In express marches through the desert
But Rommel doesn't care about Gariboldi's objections and insists on his freedom of action. And the success proves him right. His German-Italian units advance in forced marches along the coastal road and through the desert to the east. Your goal is the complete recapture of Cyrenaica. Rommel had quick advance divisions formed, the constant pressure of which forced the British to withdraw permanently. The plan is working. Already on April 4th advance detachments of the 5th light division took the important port city of Benghazi undamaged.
Rapid advances create confusion
The news of the rapid German-Italian advances caused confusion among the British everywhere. When a huge cloud of dust rises in front of the British supply depot in Msus on the morning of April 4th, the soldiers there think it's the Germans and are blowing up the fuel depot. Unfortunately, it is tanks from the 2nd British Armored Division who have stirred up all the dust and want to fill up their empty tanks in Msus. Nothing will come of it now. The tanks stay where they are. In Tmimi, however, Rommel's soldiers fell into their hands five days later, completely undamaged. On April 11th, the German-Italian troops enclose the Tobruk fortress. A day later, units of the 5th Light Division reached the border with Egypt. They later advance to the important Halfaya Pass via Sollum.

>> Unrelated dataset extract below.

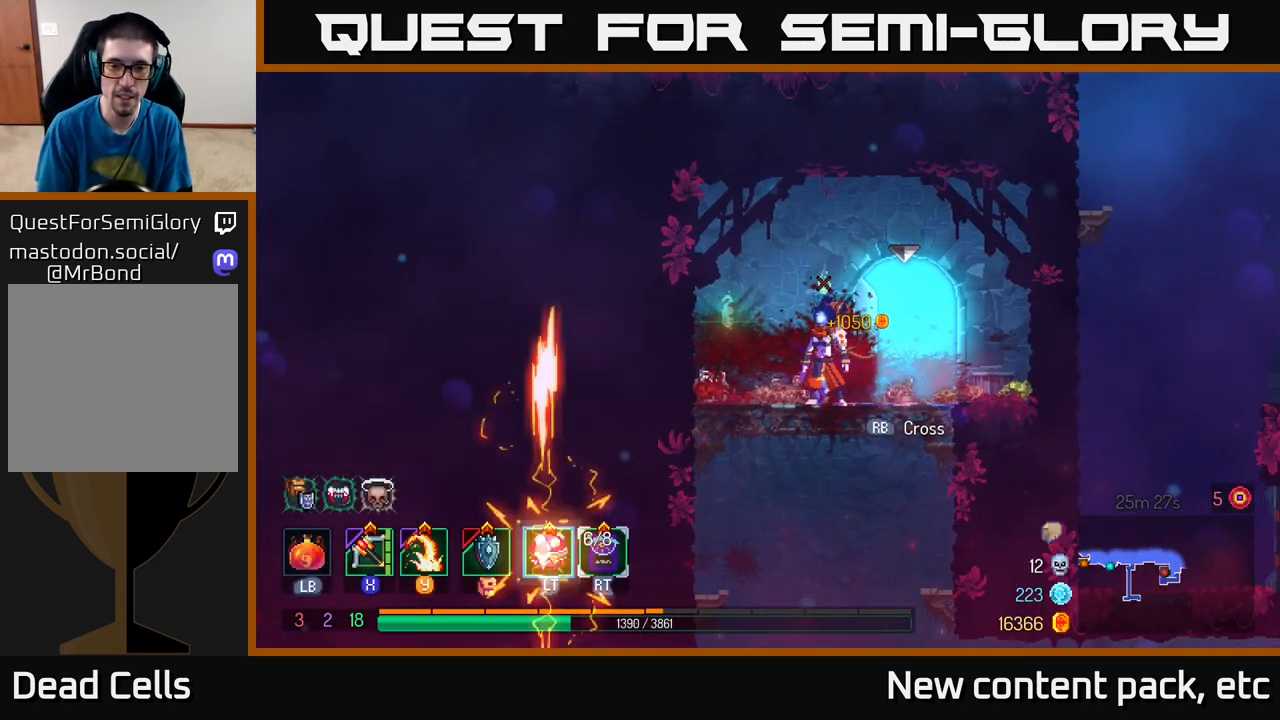
{"buttons": [], "left_stick": "down", "right_stick": "center", "events": [[83, "left_stick", "right"], [317, "left_stick", "center"], [467, "right_stick", "center"], [483, "left_stick", "down"]]}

Cyrenaica recaptured in two weeks
In less than two weeks, Rommel's soldiers have retaken all of Cyrenaica and driven almost all British troops out of Libya. Nearly! Because the Tobruk fortress, which was once well developed by the Italians, is claimed by the British against all loss-making attacks by their opponents. Rommel's soldiers are now also increasingly having problems with supplies. The British in Egypt, on the other hand, are being supplied with numerous new troops, weapons and equipment via the Suez Canal and a railway line that leads almost to the Libyan border.
The "Empire" strikes back
In November 1941 the newly formed British 8th Army was strong enough for another major offensive in Libya. The company "Crusader" is leading the British units back to El Agheila in weeks of loss-making battles, from where they were driven out in March. In the place at the southern end of the Great Syrte, the fighting came to a halt on January 6, 1942. Now the British themselves have problems getting enough supplies to the front. Nevertheless, the German-Italian troops lost all of Cyrenaica again. But the war in North Africa is far from over. And the myth of the "desert fox" Rommel is yet to be born.
Lieb, Peter: War in North Africa 1940-1943. Published by the Bundeswehr Center for Military History and Social Sciences, Ditzingen 2018.
Stegemann, Bernd: The Italian-German warfare in the Mediterranean and in Africa. In: The German Reich and the Second World War, Volume 3. Ed. By the Military History Research Office, Stuttgart 1984, pp. 591-682.